Bigdata Session 4 - Apache Spark on Kubernetes
Tweetin data-science · Sun 02 June 2019
in data-science · Sun 02 June 2019
This is a series of blog posts about the 4 sessions I conducted at different engineering colleges.
Bigdata Session 1 - Apache Hadoop
Bigdata Session 2 - Apache Spark on Apache Hadoop
Bigdata Session 3 - Apache Drill
Bigdata Session 4 - Apache Spark on Kubernetes ← ( You are here now )
Kubernetes is a Linux container manager, the ideas are similar to how yarn manages the jvm containers in the Hadoop environment. Kubernetes can be used to deploy very heterogeneous workloads, and it can meet the requirements of an entire business. eg; Deploy applications, dev/stage environments, offline or batch processing services, etc. As the Hadoop environment is specific to bigdata processing, here we can use the existing kubernetes cluster to do the things that we did on the hadoop cluster or spark cluster.
This tutorial covers how we can quickly set up a kubernetes cluster and deploy a spark cluster on it so that then we can play on spark. The kubernetes act as one of the spark’s cluster manager, there is no change in other aspects of how spark does its functionalities.
Kubernetes can be deployed in a multi-node or single node environment similar to a hadoop cluster. Here we try the kubernetes set up on a VM.
We will be using the minikube
tool to set up a kubernetes cluster. Minikube provides an easy way to set up a Kubernetes cluster on a VM for testing and experiment purposes.
Install VirtualBox
Follow this link to install minikube https://kubernetes.io/docs/tasks/tools/install-minikube/#install-minikube
Install kubectl - https://kubernetes.io/docs/tasks/tools/install-kubectl/#install-kubectl-binary-using-native-package-management
Start the minikube to launch the kubernetes cluster.
minikube start --cpus 3 --memory 6000
brew cask install minikube
brew install docker-machine-driver-hyperkit
minikube start --vm-driver hyperkit --cpus 3 --memory 6000
kubectl
command available in mac if you already have the docker installed.
kubectl cluster-info
Copy the master URL, we need it below to submit spark jobs.
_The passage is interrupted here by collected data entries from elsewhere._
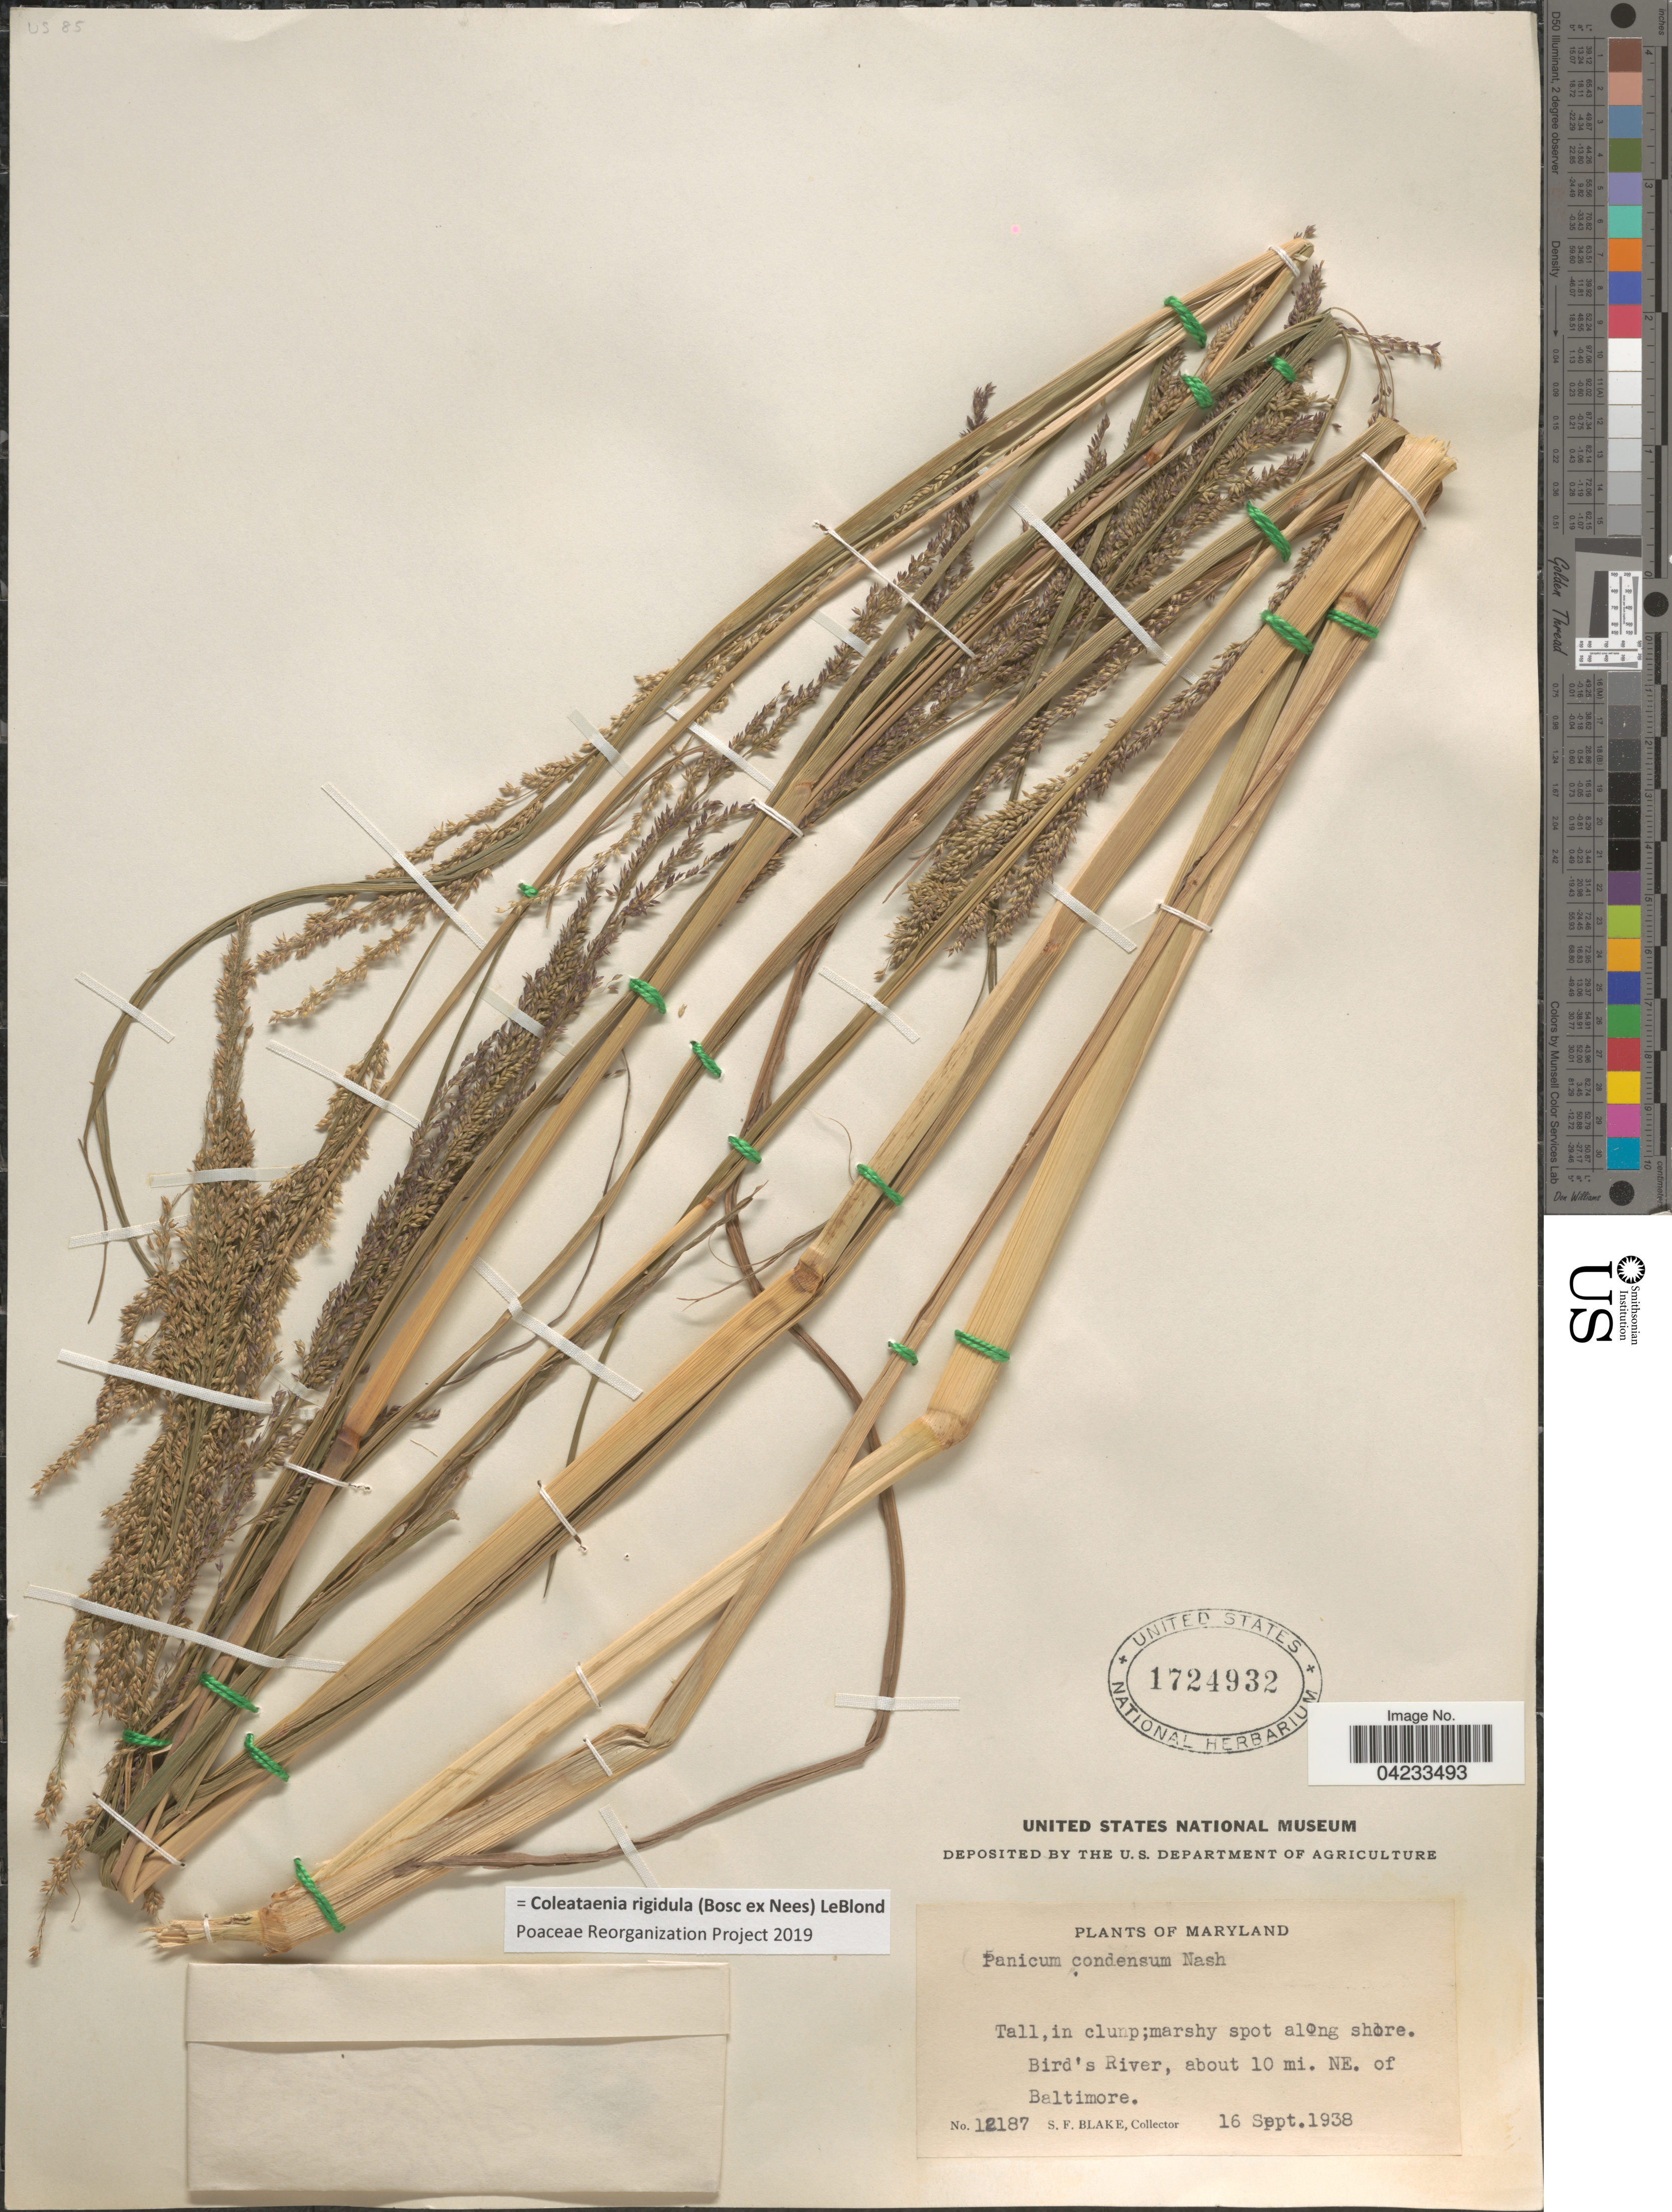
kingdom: Plantae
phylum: Tracheophyta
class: Liliopsida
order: Poales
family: Poaceae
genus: Coleataenia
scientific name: Coleataenia rigidula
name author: (Bosc ex Nees) LeBlond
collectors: S. Blake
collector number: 12187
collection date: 1938-09-16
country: United States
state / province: Maryland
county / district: Baltimore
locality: Bird's River, about 10 mi. NE. of Baltimore.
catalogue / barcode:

kubectl create namespace spark1
kubectl create serviceaccount jumppod -n spark1
kubectl create rolebinding jumppod-rb --clusterrole=admin --serviceaccount=spark1:jumppod -n spark1
kubectl run jump-1 -ti --rm=true -n spark1 --image=brainlounge/jumppod:ubuntu-18.04 --serviceaccount='jumppod'
Kubernetes is a container manager or orchestrator, we need to package the spark in
docker image form to deploy them on a Kubernetes cluster.
spark-submit
command supports the spark job submission into kubernetes cluster
by just changing the --master url
Note
|
Run this after the kubernetes cluster is up. |
# Download a copy of the spark binary into your laptop and build the docker
# image from it.
wget http://mirrors.estointernet.in/apache/spark/spark-2.4.0/spark-2.4.0-bin-hadoop2.7.tgz
cd spark-2.4.0-bin-hadoop2.7
./bin/docker-image-tool.sh -m -t 2.4.0 build
# Get the kubernetes master url, will be in this form 'https://<host:port>'.
minikube cluster-info
cd spark-2.4.0-bin-hadoop2.7
./bin/spark-shell --master k8s://https://<host:port> --name spark-kube-cli --deploy-mode client \
--conf spark.kubernetes.container.image=spark:2.4.0
Now we can try with all the spark command features available, only change here
is the --master
param and extra --conf
with image name for the spark.
Kubernetes can work with a wide variety of application clusters, your entire application stack it can host.
Easy to deploy and manage different types of applications and their different stages.
If you have a kubernetes cluster in your infrastructure, this is the best option available to run a spark.